I began to recount the events of my life, the friends I had made and the ones I lost. By the end of it, my throat was raw and barely above a whisper. I swiped furiously at the tears.

My eyes met the reflection of the little girl in the mirror, and my feet moved before I had the chance, and together we sank to our knees sobbing and mumbling reassurance. I can’t be sure if I said more than I was already an emotional wreck.
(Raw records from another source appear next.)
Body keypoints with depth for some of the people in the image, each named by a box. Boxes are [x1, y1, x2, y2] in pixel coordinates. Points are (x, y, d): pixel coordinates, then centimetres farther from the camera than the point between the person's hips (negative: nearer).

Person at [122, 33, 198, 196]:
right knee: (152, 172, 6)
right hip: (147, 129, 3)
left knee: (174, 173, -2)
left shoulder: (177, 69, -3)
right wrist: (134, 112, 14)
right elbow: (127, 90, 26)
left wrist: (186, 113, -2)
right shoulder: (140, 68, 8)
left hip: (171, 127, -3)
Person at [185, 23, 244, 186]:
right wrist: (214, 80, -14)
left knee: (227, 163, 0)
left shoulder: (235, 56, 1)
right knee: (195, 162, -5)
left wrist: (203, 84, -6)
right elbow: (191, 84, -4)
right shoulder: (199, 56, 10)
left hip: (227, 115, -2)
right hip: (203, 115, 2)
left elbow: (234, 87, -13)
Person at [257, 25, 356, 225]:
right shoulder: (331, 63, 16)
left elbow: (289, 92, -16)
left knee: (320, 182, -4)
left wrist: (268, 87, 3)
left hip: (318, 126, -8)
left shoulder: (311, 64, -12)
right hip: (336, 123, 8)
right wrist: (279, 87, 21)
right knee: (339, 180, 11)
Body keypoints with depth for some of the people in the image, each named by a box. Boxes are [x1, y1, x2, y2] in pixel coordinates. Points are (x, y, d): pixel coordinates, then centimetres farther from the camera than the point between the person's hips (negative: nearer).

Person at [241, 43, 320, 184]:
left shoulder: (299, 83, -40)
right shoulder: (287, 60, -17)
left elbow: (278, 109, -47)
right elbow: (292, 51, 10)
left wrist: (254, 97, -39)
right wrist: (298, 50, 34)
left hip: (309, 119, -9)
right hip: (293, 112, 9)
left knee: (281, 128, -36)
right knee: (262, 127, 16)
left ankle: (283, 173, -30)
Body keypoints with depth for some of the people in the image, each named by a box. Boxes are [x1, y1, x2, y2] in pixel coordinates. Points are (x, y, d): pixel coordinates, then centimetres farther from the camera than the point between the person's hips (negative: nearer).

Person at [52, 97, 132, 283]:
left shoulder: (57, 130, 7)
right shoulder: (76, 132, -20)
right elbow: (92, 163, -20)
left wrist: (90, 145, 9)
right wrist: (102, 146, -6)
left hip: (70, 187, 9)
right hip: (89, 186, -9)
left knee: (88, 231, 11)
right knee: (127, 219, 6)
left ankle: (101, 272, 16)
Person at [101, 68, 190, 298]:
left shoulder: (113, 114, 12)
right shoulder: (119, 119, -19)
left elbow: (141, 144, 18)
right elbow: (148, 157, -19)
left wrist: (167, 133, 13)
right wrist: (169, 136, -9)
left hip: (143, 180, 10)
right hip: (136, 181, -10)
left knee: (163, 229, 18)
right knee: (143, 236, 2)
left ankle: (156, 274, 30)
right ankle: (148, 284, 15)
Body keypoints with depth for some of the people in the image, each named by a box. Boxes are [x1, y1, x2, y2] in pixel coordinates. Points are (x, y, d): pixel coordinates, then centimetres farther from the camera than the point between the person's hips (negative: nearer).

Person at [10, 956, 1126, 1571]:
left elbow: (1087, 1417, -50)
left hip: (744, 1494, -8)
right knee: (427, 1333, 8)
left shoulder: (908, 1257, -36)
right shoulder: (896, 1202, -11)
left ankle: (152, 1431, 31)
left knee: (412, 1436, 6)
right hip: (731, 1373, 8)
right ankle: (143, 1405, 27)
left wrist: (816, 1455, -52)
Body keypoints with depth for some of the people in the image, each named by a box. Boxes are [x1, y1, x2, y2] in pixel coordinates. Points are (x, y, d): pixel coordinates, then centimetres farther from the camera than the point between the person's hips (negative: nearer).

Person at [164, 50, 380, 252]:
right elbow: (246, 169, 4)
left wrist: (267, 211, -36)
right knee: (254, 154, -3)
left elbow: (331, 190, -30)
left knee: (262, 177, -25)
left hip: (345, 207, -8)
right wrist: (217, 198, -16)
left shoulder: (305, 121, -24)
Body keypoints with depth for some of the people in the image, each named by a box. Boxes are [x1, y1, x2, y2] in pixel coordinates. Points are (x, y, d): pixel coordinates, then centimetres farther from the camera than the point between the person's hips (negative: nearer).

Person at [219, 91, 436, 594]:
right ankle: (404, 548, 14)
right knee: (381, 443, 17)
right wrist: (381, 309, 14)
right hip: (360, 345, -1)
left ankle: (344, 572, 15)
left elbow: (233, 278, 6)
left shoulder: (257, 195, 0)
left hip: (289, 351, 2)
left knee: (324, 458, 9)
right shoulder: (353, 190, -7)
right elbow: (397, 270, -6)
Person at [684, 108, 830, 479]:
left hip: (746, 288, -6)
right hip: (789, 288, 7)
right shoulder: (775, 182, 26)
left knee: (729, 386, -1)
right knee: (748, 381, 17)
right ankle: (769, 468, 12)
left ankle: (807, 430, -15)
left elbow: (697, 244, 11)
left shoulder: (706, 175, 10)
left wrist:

I heard a door slam on the other side, and it snapped me back into reality.

Scott.

My feet were in front of the doctor. Like I blinked and was there, the emotional floodgates began to dam back up just as quick. “May I borrow your phone? My lawyer has disappeared so our session is over,” My palm stretched towards the doctor as he handed me his phone.

Ring Ring Ri—

“Are you okay?” Cole’s panicked voice hit my ears through the line followed by some upbeat 90s pop song. “Fuck I’ve missed you. Where are you?” He breathed through the phone, muffling the song.

I didn’t have time to assess my thoughts about whether I was okay or not.

“Scott. Now,” I hung up the phone and thanked the doctor, walking towards the exit door.

With the drawings scattered on the table, the doctor stone-faced, as I reached for the handle, the door opened to me.

Dustin was there with a stricken face but nodded as we left.